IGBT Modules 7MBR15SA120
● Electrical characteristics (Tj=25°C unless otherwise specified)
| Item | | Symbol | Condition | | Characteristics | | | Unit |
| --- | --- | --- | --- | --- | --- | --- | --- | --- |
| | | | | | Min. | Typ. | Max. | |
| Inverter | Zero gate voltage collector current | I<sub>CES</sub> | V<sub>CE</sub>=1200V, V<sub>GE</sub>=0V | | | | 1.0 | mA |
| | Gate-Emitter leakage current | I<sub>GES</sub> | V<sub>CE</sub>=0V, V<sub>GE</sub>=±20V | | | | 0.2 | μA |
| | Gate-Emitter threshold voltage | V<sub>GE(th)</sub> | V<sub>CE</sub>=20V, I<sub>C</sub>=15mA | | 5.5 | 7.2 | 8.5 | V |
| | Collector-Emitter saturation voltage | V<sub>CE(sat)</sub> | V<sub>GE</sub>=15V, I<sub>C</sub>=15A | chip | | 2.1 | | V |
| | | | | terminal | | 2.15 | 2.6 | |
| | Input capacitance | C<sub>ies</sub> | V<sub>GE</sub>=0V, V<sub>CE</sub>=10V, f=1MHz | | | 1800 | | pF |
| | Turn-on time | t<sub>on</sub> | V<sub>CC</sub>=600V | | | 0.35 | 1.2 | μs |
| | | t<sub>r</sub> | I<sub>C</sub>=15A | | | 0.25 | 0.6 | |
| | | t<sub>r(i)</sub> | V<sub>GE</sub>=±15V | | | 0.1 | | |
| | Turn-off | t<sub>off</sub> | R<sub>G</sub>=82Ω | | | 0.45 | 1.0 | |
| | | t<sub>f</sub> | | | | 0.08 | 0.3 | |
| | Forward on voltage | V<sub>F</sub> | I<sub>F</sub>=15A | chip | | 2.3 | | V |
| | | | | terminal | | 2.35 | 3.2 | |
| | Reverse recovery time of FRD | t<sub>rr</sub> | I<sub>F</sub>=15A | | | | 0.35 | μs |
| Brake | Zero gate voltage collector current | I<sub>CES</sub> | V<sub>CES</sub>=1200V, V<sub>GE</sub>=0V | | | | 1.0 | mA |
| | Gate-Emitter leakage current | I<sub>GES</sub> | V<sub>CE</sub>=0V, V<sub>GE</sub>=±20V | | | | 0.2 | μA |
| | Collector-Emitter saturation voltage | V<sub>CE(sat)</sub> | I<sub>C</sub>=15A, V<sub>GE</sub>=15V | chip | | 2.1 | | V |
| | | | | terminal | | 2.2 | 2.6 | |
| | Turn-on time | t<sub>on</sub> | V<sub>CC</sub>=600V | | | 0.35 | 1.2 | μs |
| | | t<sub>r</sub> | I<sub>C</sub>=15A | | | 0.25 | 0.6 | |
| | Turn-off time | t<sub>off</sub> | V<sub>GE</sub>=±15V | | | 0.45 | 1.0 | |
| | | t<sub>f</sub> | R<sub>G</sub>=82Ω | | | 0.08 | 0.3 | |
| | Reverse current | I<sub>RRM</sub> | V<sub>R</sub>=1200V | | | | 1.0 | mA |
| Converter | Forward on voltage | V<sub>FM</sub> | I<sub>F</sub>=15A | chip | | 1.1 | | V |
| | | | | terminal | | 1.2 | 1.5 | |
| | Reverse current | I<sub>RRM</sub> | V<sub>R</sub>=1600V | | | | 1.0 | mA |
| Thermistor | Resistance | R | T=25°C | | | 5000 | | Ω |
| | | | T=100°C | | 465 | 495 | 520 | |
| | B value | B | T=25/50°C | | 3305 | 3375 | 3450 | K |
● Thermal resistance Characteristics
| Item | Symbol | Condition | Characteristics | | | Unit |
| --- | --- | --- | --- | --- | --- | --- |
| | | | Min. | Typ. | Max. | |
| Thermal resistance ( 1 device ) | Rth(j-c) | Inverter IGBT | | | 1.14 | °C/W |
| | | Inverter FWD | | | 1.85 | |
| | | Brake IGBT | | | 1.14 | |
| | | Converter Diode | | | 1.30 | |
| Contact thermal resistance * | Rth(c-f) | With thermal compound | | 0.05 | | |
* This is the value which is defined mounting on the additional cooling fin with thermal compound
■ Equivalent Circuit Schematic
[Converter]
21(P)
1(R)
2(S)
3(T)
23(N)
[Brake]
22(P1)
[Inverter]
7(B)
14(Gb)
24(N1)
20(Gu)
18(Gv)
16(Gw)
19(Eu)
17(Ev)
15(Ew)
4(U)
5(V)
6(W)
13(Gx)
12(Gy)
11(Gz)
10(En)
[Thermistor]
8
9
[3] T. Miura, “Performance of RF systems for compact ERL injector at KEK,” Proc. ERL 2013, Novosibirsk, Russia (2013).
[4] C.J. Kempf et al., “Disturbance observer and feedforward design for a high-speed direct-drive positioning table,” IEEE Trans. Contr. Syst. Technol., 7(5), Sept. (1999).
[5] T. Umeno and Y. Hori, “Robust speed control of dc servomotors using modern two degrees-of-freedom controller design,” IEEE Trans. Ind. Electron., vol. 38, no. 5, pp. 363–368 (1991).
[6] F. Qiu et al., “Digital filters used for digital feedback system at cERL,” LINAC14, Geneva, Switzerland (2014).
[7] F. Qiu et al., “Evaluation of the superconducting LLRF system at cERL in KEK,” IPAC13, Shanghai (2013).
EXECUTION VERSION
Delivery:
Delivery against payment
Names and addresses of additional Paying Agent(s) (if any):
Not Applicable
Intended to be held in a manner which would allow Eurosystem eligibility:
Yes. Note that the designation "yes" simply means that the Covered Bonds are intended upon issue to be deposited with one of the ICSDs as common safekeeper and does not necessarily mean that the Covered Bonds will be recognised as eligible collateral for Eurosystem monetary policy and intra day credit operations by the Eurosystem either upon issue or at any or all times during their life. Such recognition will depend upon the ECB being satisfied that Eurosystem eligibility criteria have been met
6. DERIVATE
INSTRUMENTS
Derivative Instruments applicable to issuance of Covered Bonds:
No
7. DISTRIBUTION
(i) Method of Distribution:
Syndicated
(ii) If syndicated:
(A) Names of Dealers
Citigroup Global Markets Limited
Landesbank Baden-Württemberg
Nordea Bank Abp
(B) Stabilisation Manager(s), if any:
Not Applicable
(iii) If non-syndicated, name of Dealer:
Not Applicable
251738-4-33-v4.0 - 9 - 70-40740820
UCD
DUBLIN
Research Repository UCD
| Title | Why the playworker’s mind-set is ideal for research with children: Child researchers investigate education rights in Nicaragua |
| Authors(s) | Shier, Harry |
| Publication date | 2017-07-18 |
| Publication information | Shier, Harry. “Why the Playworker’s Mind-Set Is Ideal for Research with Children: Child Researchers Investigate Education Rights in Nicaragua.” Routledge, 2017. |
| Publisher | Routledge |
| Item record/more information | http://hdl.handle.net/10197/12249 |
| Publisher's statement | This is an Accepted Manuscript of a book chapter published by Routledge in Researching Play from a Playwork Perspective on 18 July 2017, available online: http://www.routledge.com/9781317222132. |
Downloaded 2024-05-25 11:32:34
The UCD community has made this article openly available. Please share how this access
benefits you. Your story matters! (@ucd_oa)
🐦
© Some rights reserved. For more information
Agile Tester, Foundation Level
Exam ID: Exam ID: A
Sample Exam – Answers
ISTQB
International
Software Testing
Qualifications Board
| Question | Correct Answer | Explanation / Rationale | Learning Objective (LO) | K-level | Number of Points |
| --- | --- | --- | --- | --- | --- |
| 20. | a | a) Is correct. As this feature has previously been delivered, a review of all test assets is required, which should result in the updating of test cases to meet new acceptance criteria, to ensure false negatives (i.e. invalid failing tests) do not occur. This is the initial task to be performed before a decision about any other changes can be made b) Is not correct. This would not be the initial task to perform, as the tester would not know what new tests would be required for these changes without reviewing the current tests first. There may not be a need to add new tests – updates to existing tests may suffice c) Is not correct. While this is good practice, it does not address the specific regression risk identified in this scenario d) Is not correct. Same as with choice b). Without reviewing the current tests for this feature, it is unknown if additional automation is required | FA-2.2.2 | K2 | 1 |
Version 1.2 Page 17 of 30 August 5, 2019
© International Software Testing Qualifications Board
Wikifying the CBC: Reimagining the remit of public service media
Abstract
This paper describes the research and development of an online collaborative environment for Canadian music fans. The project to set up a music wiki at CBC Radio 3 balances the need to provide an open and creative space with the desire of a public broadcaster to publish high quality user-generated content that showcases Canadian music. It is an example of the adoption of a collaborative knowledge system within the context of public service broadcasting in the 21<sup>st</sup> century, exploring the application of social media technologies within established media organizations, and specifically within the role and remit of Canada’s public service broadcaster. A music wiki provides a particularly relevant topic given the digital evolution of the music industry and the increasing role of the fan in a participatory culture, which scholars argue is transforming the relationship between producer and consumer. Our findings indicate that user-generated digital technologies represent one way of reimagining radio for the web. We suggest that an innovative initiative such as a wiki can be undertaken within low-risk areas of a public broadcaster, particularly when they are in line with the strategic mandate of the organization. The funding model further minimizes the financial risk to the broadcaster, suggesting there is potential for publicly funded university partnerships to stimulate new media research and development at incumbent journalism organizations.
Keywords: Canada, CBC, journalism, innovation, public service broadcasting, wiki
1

*Exercise description*
Nothing outside this range should appear: the lines from the start of the listing through the line with "2.35 | 3.2 | |", each reproduced exactly, both ends included.

*Task result*
IGBT Modules 7MBR15SA120
● Electrical characteristics (Tj=25°C unless otherwise specified)
| Item | | Symbol | Condition | | Characteristics | | | Unit |
| --- | --- | --- | --- | --- | --- | --- | --- | --- |
| | | | | | Min. | Typ. | Max. | |
| Inverter | Zero gate voltage collector current | I<sub>CES</sub> | V<sub>CE</sub>=1200V, V<sub>GE</sub>=0V | | | | 1.0 | mA |
| | Gate-Emitter leakage current | I<sub>GES</sub> | V<sub>CE</sub>=0V, V<sub>GE</sub>=±20V | | | | 0.2 | μA |
| | Gate-Emitter threshold voltage | V<sub>GE(th)</sub> | V<sub>CE</sub>=20V, I<sub>C</sub>=15mA | | 5.5 | 7.2 | 8.5 | V |
| | Collector-Emitter saturation voltage | V<sub>CE(sat)</sub> | V<sub>GE</sub>=15V, I<sub>C</sub>=15A | chip | | 2.1 | | V |
| | | | | terminal | | 2.15 | 2.6 | |
| | Input capacitance | C<sub>ies</sub> | V<sub>GE</sub>=0V, V<sub>CE</sub>=10V, f=1MHz | | | 1800 | | pF |
| | Turn-on time | t<sub>on</sub> | V<sub>CC</sub>=600V | | | 0.35 | 1.2 | μs |
| | | t<sub>r</sub> | I<sub>C</sub>=15A | | | 0.25 | 0.6 | |
| | | t<sub>r(i)</sub> | V<sub>GE</sub>=±15V | | | 0.1 | | |
| | Turn-off | t<sub>off</sub> | R<sub>G</sub>=82Ω | | | 0.45 | 1.0 | |
| | | t<sub>f</sub> | | | | 0.08 | 0.3 | |
| | Forward on voltage | V<sub>F</sub> | I<sub>F</sub>=15A | chip | | 2.3 | | V |
| | | | | terminal | | 2.35 | 3.2 | |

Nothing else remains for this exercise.